Exercise: Look through the records below and collect all lines that hold the string "Store".

+++ Records to process

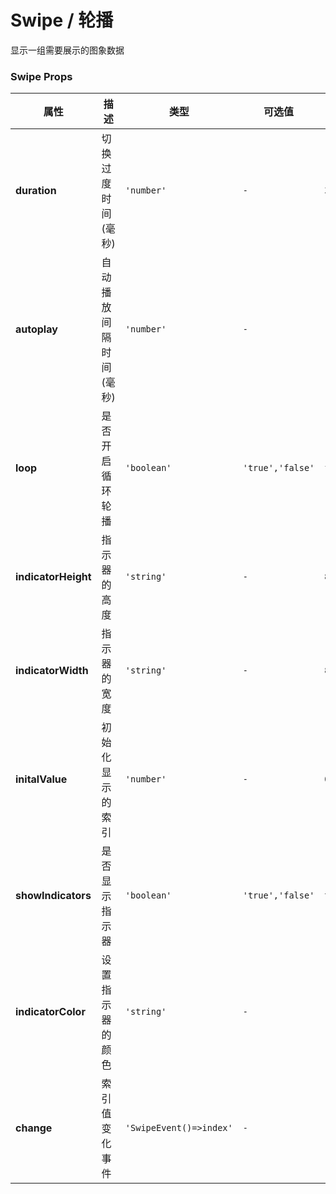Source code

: # Swipe / 轮播

显示一组需要展示的图象数据

<playground
  title="默认的"
  name="ex-swipe-default"
  desc="具备基础风格的轮播图"
/>

<playground
  title="自动的"
  name="ex-swipe-loop"
  desc="通过loop开启循环轮播"
/>

### Swipe Props

| 属性                | 描述                   | 类型                    | 可选值           | 默认    |
| ------------------- | ---------------------- | ----------------------- | ---------------- | ------- |
| **duration**        | 切换过度时间(毫秒)     | `'number'`              | `-`              | `300`   |
| **autoplay**        | 自动播放间隔时间(毫秒) | `'number'`              | `-`              | `-`     |
| **loop**            | 是否开启循环轮播       | `'boolean'`             | `'true','false'` | `false` |
| **indicatorHeight** | 指示器的高度           | `'string'`              | `-`              | `8px`   |
| **indicatorWidth**  | 指示器的宽度           | `'string'`              | `-`              | `8px`   |
| **initalValue**     | 初始化显示的索引       | `'number'`              | `-`              | `0`     |
| **showIndicators**  | 是否显示指示器         | `'boolean'`             | `'true','false'` | `true`  |
| **indicatorColor**  | 设置指示器的颜色       | `'string'`              | `-`              | `-`     |
| **change**          | 索引值变化事件         | `'SwipeEvent()=>index'` | `-`              | `-`     |
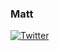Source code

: ### Matt
<a href="https://twitter.com/acidgambit_"><img src="https://img.shields.io/twitter/follow/acidgambit_?label=Twitter&style=social" alt="Twitter"></a>




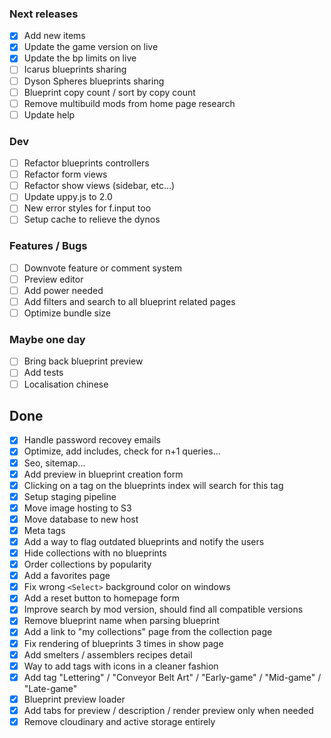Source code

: ### Next releases
- [x] Add new items
- [x] Update the game version on live
- [x] Update the bp limits on live
- [ ] Icarus blueprints sharing
- [ ] Dyson Spheres blueprints sharing
- [ ] Blueprint copy count / sort by copy count
- [ ] Remove multibuild mods from home page research
- [ ] Update help

### Dev
- [ ] Refactor blueprints controllers
- [ ] Refactor form views
- [ ] Refactor show views (sidebar, etc...)
- [ ] Update uppy.js to 2.0
- [ ] New error styles for f.input too
- [ ] Setup cache to relieve the dynos

### Features / Bugs
- [ ] Downvote feature or comment system
- [ ] Preview editor
- [ ] Add power needed
- [ ] Add filters and search to all blueprint related pages
- [ ] Optimize bundle size

### Maybe one day
- [ ] Bring back blueprint preview
- [ ] Add tests
- [ ] Localisation chinese

## Done
- [x] Handle password recovey emails
- [x] Optimize, add includes, check for n+1 queries...
- [x] Seo, sitemap...
- [x] Add preview in blueprint creation form
- [x] Clicking on a tag on the blueprints index will search for this tag
- [x] Setup staging pipeline
- [x] Move image hosting to S3
- [x] Move database to new host
- [x] Meta tags
- [x] Add a way to flag outdated blueprints and notify the users
- [x] Hide collections with no blueprints
- [x] Order collections by popularity
- [x] Add a favorites page
- [x] Fix wrong `<Select>` background color on windows
- [x] Add a reset button to homepage form
- [x] Improve search by mod version, should find all compatible versions
- [x] Remove blueprint name when parsing blueprint
- [x] Add a link to "my collections" page from the collection page
- [x] Fix rendering of blueprints 3 times in show page
- [x] Add smelters / assemblers recipes detail
- [x] Way to add tags with icons in a cleaner fashion
- [x] Add tag "Lettering" / "Conveyor Belt Art" / "Early-game" / "Mid-game" / "Late-game"
- [x] Blueprint preview loader
- [x] Add tabs for preview / description / render preview only when needed
- [x] Remove cloudinary and active storage entirely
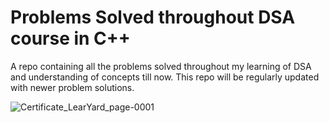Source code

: # Problems Solved throughout DSA course in C++

 A repo containing all the problems solved throughout my learning of DSA and understanding of concepts till now. This repo will be regularly updated with newer problem solutions.
 
![Certificate_LearYard_page-0001](https://github.com/user-attachments/assets/a84a1161-173e-4260-b19d-c5f098e21c9d)
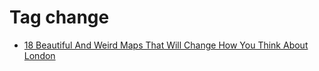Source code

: <!--
title: Tag change
date: 2020-06-28T14:38:48.050Z
tags:
-->
# Tag change

 * [18 Beautiful And Weird Maps That Will Change How You Think About London](118940051457.md)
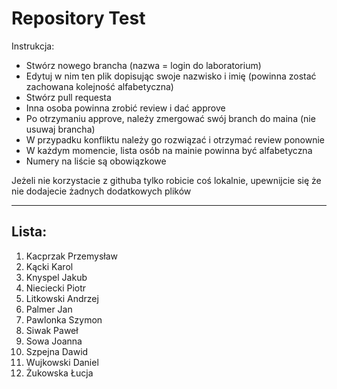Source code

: # Repository Test
Instrukcja:
* Stwórz nowego brancha (nazwa = login do laboratorium)
* Edytuj w nim ten plik dopisując swoje nazwisko i imię (powinna zostać zachowana kolejność alfabetyczna)
* Stwórz pull requesta
* Inna osoba powinna zrobić review i dać approve
* Po otrzymaniu approve, należy zmergować swój branch do maina (nie usuwaj brancha)
* W przypadku konfliktu należy go rozwiązać i otrzymać review ponownie
* W każdym momencie, lista osób na mainie powinna być alfabetyczna
* Numery na liście są obowiązkowe

Jeżeli nie korzystacie z githuba tylko robicie coś lokalnie, upewnijcie się że nie dodajecie żadnych dodatkowych plików

---
## Lista:


1. Kacprzak Przemysław
2. Kącki Karol
3. Knyspel Jakub
4. Nieciecki Piotr
5. Litkowski Andrzej
6. Palmer Jan
7. Pawlonka Szymon
8. Siwak Paweł
9. Sowa Joanna
10. Szpejna Dawid
11. Wujkowski Daniel
12. Żukowska Łucja

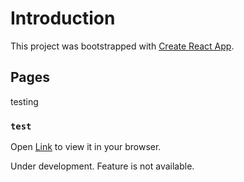 # Introduction

This project was bootstrapped with [Create React App](https://github.com/facebook/create-react-app).

## Pages

testing

### `test`

Open [Link](https://silverisiron.github.io/world-a/) to view it in your browser.

Under development. Feature is not available.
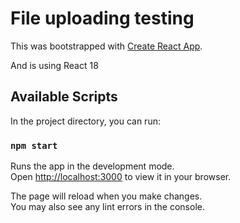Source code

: # File uploading testing

This was bootstrapped with [Create React App](https://github.com/facebook/create-react-app).

And is using React 18

## Available Scripts

In the project directory, you can run:

### `npm start`

Runs the app in the development mode.\
Open [http://localhost:3000](http://localhost:3000) to view it in your browser.

The page will reload when you make changes.\
You may also see any lint errors in the console.

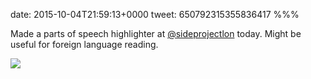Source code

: date: 2015-10-04T21:59:13+0000
tweet: 650792315355836417
%%%

Made a parts of speech highlighter at [@sideprojectlon](https://twitter.com/sideprojectlon) today. Might be useful for foreign language reading.

![](CQgUKWRWcAApAOH.png)
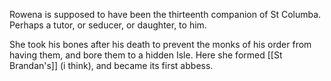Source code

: Rowena is supposed to have been the thirteenth companion of St Columba. Perhaps a tutor, or seducer, or daughter, to him. 

She took his bones after his death to prevent the monks of his order from having them, and bore them to a hidden Isle. Here she formed [[St Brandan's]] (i think), and became its first abbess. 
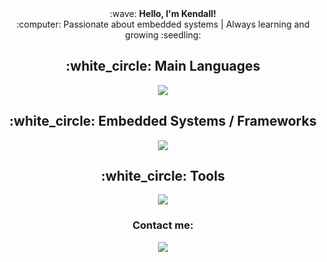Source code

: <div align="center">
  :wave: <strong>Hello, I'm Kendall!</strong>
  <br />
  :computer: Passionate about embedded systems | Always learning and growing :seedling:
</div>
<div align="center">
  <h2>:white_circle: Main Languages</h2>
  <a href="https://skillicons.dev">
    <img src="https://skillicons.dev/icons?i=cpp,py,js,java&perline=4" />
  </a>
  <br />
  <h2>:white_circle: Embedded Systems / Frameworks</h2>
  <a href="https://skillicons.dev">
    <a href="https://skillicons.dev">
    <img src="https://skillicons.dev/icons?i=arduino,raspberrypi,express,vue,qt&perline=5" />
  </a>
  <br />
  <h2>:white_circle: Tools</h2>
  <a href="https://skillicons.dev">
    <img src="https://skillicons.dev/icons?i=blender,git,github,replit,vscode&perline=5" />
  </a>
</div>
<div align="center">
    <h3>Contact me:</h3>
    <a href="mailto:kendall.daniels.dev@gmail.com">
        <img src="https://skillicons.dev/icons?i=gmail" />
    </a>
</div>
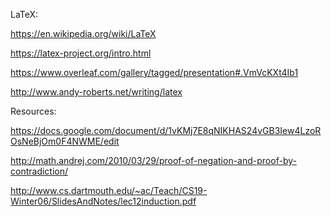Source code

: LaTeX:

https://en.wikipedia.org/wiki/LaTeX

https://latex-project.org/intro.html

https://www.overleaf.com/gallery/tagged/presentation#.VmVcKXt4Ib1

http://www.andy-roberts.net/writing/latex

Resources:

https://docs.google.com/document/d/1vKMj7E8qNIKHAS24vGB3Iew4LzoROsNeBjOm0F4NWME/edit

http://math.andrej.com/2010/03/29/proof-of-negation-and-proof-by-contradiction/

http://www.cs.dartmouth.edu/~ac/Teach/CS19-Winter06/SlidesAndNotes/lec12induction.pdf


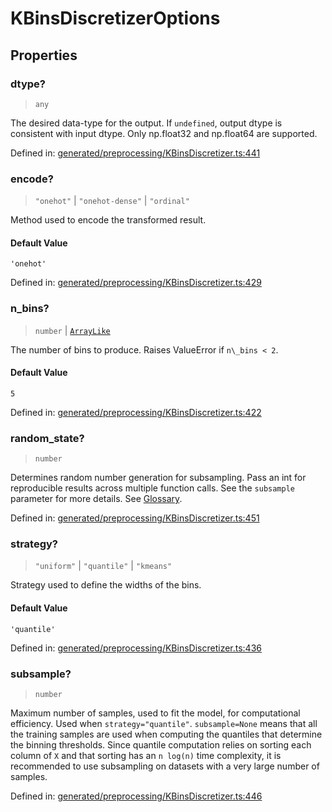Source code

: # KBinsDiscretizerOptions

## Properties

### dtype?

> `any`

The desired data-type for the output. If `undefined`, output dtype is consistent with input dtype. Only np.float32 and np.float64 are supported.

Defined in:  [generated/preprocessing/KBinsDiscretizer.ts:441](https://github.com/transitive-bullshit/scikit-learn-ts/blob/b59c1ff/packages/sklearn/src/generated/preprocessing/KBinsDiscretizer.ts#L441)

### encode?

> `"onehot"` \| `"onehot-dense"` \| `"ordinal"`

Method used to encode the transformed result.

#### Default Value

`'onehot'`

Defined in:  [generated/preprocessing/KBinsDiscretizer.ts:429](https://github.com/transitive-bullshit/scikit-learn-ts/blob/b59c1ff/packages/sklearn/src/generated/preprocessing/KBinsDiscretizer.ts#L429)

### n\_bins?

> `number` \| [`ArrayLike`](../types/ArrayLike.md)

The number of bins to produce. Raises ValueError if `n\_bins < 2`.

#### Default Value

`5`

Defined in:  [generated/preprocessing/KBinsDiscretizer.ts:422](https://github.com/transitive-bullshit/scikit-learn-ts/blob/b59c1ff/packages/sklearn/src/generated/preprocessing/KBinsDiscretizer.ts#L422)

### random\_state?

> `number`

Determines random number generation for subsampling. Pass an int for reproducible results across multiple function calls. See the `subsample` parameter for more details. See [Glossary](../../glossary.html#term-random_state).

Defined in:  [generated/preprocessing/KBinsDiscretizer.ts:451](https://github.com/transitive-bullshit/scikit-learn-ts/blob/b59c1ff/packages/sklearn/src/generated/preprocessing/KBinsDiscretizer.ts#L451)

### strategy?

> `"uniform"` \| `"quantile"` \| `"kmeans"`

Strategy used to define the widths of the bins.

#### Default Value

`'quantile'`

Defined in:  [generated/preprocessing/KBinsDiscretizer.ts:436](https://github.com/transitive-bullshit/scikit-learn-ts/blob/b59c1ff/packages/sklearn/src/generated/preprocessing/KBinsDiscretizer.ts#L436)

### subsample?

> `number`

Maximum number of samples, used to fit the model, for computational efficiency. Used when `strategy="quantile"`. `subsample=None` means that all the training samples are used when computing the quantiles that determine the binning thresholds. Since quantile computation relies on sorting each column of `X` and that sorting has an `n log(n)` time complexity, it is recommended to use subsampling on datasets with a very large number of samples.

Defined in:  [generated/preprocessing/KBinsDiscretizer.ts:446](https://github.com/transitive-bullshit/scikit-learn-ts/blob/b59c1ff/packages/sklearn/src/generated/preprocessing/KBinsDiscretizer.ts#L446)
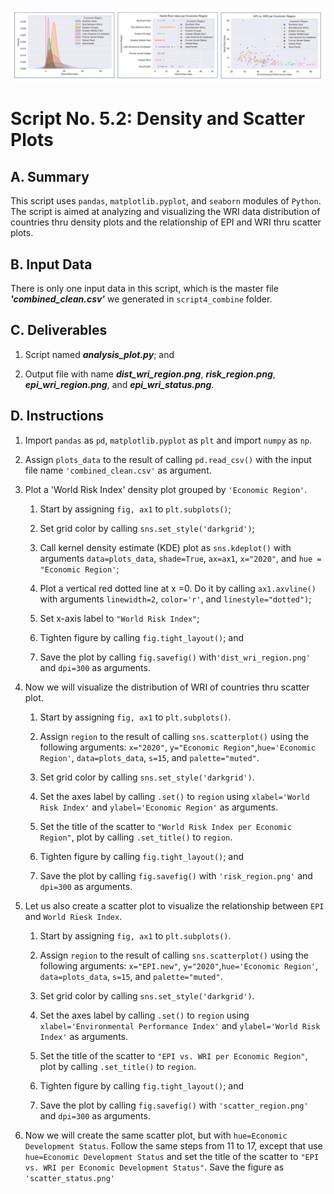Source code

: 
![Visual](https://github.com/jsacoba/pai789_finalproject/blob/main/script5_analyze/to_RESULTS.MD/combined_scatter_region.png)

# Script No. 5.2: Density and Scatter Plots

## A. Summary

This script uses `pandas`, `matplotlib.pyplot`, and `seaborn` modules of `Python`. The script is aimed at analyzing and visualizing the WRI data distribution of countries thru density plots and the relationship of EPI and WRI thru scatter plots.

## B. Input Data

There is only one input data in this script, which is the master file ***'combined_clean.csv'*** we generated in `script4_combine` folder. 

## C. Deliverables

1. Script named ***analysis_plot.py***; and

2. Output file with name ***dist_wri_region.png***, ***risk_region.png***, ***epi_wri_region.png***, and ***epi_wri_status.png***.

## D. Instructions

1. Import `pandas` as `pd`, `matplotlib.pyplot` as `plt` and import `numpy` as `np`.

2. Assign `plots_data` to the result of calling `pd.read_csv()` with the input file name `'combined_clean.csv'` as argument.

3. Plot a 'World Risk Index' density plot grouped by `'Economic Region'`.

    1. Start by assigning `fig, ax1` to `plt.subplots()`;

    2. Set grid color by calling `sns.set_style('darkgrid')`;

    3. Call kernel density estimate (KDE) plot as `sns.kdeplot()` with arguments `data=plots_data`, `shade=True`, `ax=ax1`, `x="2020"`, and `hue = "Economic Region'`;

    4. Plot a vertical red dotted line at x =0. Do it by calling `ax1.axvline()` with arguments `linewidth=2`, `color='r'`, and `linestyle="dotted")`;

    5. Set x-axis label to `"World Risk Index"`;

    6. Tighten figure by calling `fig.tight_layout()`; and

    7. Save the plot by calling `fig.savefig()` with`'dist_wri_region.png'` and `dpi=300` as arguments.

4. Now we will visualize the distribution of WRI of countries thru scatter plot. 

    1. Start by assigning `fig, ax1` to `plt.subplots()`. 
    
    2. Assign  `region` to the result of calling `sns.scatterplot()` using the following arguments: `x="2020"`, `y="Economic Region"`,`hue='Economic Region'`, `data=plots_data`, `s=15`, and `palette="muted"`.
    
    3. Set grid color by calling `sns.set_style('darkgrid')`.
    
    4. Set the axes label by calling `.set()` to `region` using `xlabel='World Risk Index'` and `ylabel='Economic Region'` as arguments.
    
    5. Set the title of the scatter to `"World Risk Index per Economic Region"`, plot by calling `.set_title()` to `region`.
    
    6. Tighten figure by calling `fig.tight_layout()`; and
    
    7. Save the plot by calling `fig.savefig()` with `'risk_region.png'` and `dpi=300` as arguments.

5. Let us also create a scatter plot to visualize the relationship between `EPI` and `World Riesk Index`. 

    1. Start by assigning `fig, ax1` to `plt.subplots()`.
    
    2. Assign  `region` to the result of calling `sns.scatterplot()` using the following arguments: `x="EPI.new"`, `y="2020"`,`hue='Economic Region'`, `data=plots_data`, `s=15`, and `palette="muted"`.
    
    3. Set grid color by calling `sns.set_style('darkgrid')`.
    
    4. Set the axes label by calling `.set()` to `region` using `xlabel='Environmental Performance Index'` and `ylabel='World Risk Index'` as arguments.
    
    5. Set the title of the scatter to `"EPI vs. WRI per Economic Region"`, plot by calling `.set_title()` to `region`.
    
    6. Tighten figure by calling `fig.tight_layout()`; and
    
    7. Save the plot by calling `fig.savefig()` with `'scatter_region.png'` and `dpi=300` as arguments.

6. Now we will create the same scatter plot, but with `hue=Economic Development Status`. Follow the same steps from 11 to 17, except that use `hue=Economic Development Status` and set the title of the scatter to `"EPI vs. WRI per Economic Development Status"`. Save the figure as `'scatter_status.png'`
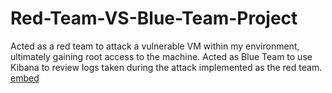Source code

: # Red-Team-VS-Blue-Team-Project
Acted as a red team to attack a vulnerable VM within my environment, ultimately gaining root access to the machine. Acted as Blue Team to use Kibana to review logs taken during the attack implemented as the red team.
[embed](https://github.com/B-garces/Red-Team-VS-Blue-Team-Project/files/7349043/Report.1.pdf)
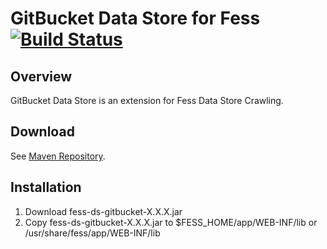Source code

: GitBucket Data Store for Fess [![Build Status](https://travis-ci.org/codelibs/fess-ds-gitbucket.svg?branch=master)](https://travis-ci.org/codelibs/fess-ds-gitbucket)
==========================

## Overview

GitBucket Data Store is an extension for Fess Data Store Crawling.

## Download

See [Maven Repository](http://central.maven.org/maven2/org/codelibs/fess/fess-ds-gitbucket/).

## Installation

1. Download fess-ds-gitbucket-X.X.X.jar
2. Copy fess-ds-gitbucket-X.X.X.jar to $FESS\_HOME/app/WEB-INF/lib or /usr/share/fess/app/WEB-INF/lib

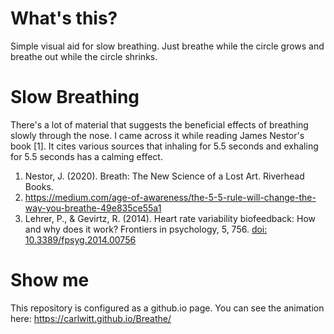 # What's this?

Simple visual aid for slow breathing. Just breathe while the circle grows and breathe out while the circle shrinks.

# Slow Breathing

There's a lot of material that suggests the beneficial effects of breathing slowly through the nose.
I came across it while reading James Nestor's book [1]. 
It cites various sources that inhaling for 5.5 seconds and exhaling for 5.5 seconds has a calming effect.

1. Nestor, J. (2020). Breath: The New Science of a Lost Art. Riverhead Books.
2. https://medium.com/age-of-awareness/the-5-5-rule-will-change-the-way-you-breathe-49e835ce55a1
3. Lehrer, P., & Gevirtz, R. (2014). Heart rate variability biofeedback: How and why does it work? Frontiers in psychology, 5, 756. [doi: 10.3389/fpsyg.2014.00756](https://doi.org/10.3389/fpsyg.2014.00756)

# Show me

This repository is configured as a github.io page.
You can see the animation here: https://carlwitt.github.io/Breathe/
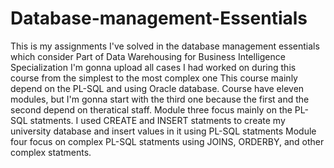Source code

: # Database-management-Essentials
This is my assignments I've solved in the database management essentials which consider Part of Data Warehousing for Business Intelligence Specialization 
I'm gonna upload all cases I had worked on during this course from the simplest to the most complex one
This course mainly depend on the PL-SQL and using Oracle database. 
Course have eleven modules, but I'm gonna start with the third one because the first and the second depend on theratical staff.
Module three focus mainly on the PL-SQL statments. 
I used CREATE and INSERT statments to create my university database and insert values in it using PL-SQL statments
Module four focus on complex PL-SQL statments using JOINS, ORDERBY, and other complex statments.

++++++

Output of the exercise:
: GitBucket Data Store for Fess [![Build Status](https://travis-ci.org/codelibs/fess-ds-gitbucket.svg?branch=master)](https://travis-ci.org/codelibs/fess-ds-gitbucket)
GitBucket Data Store is an extension for Fess Data Store Crawling.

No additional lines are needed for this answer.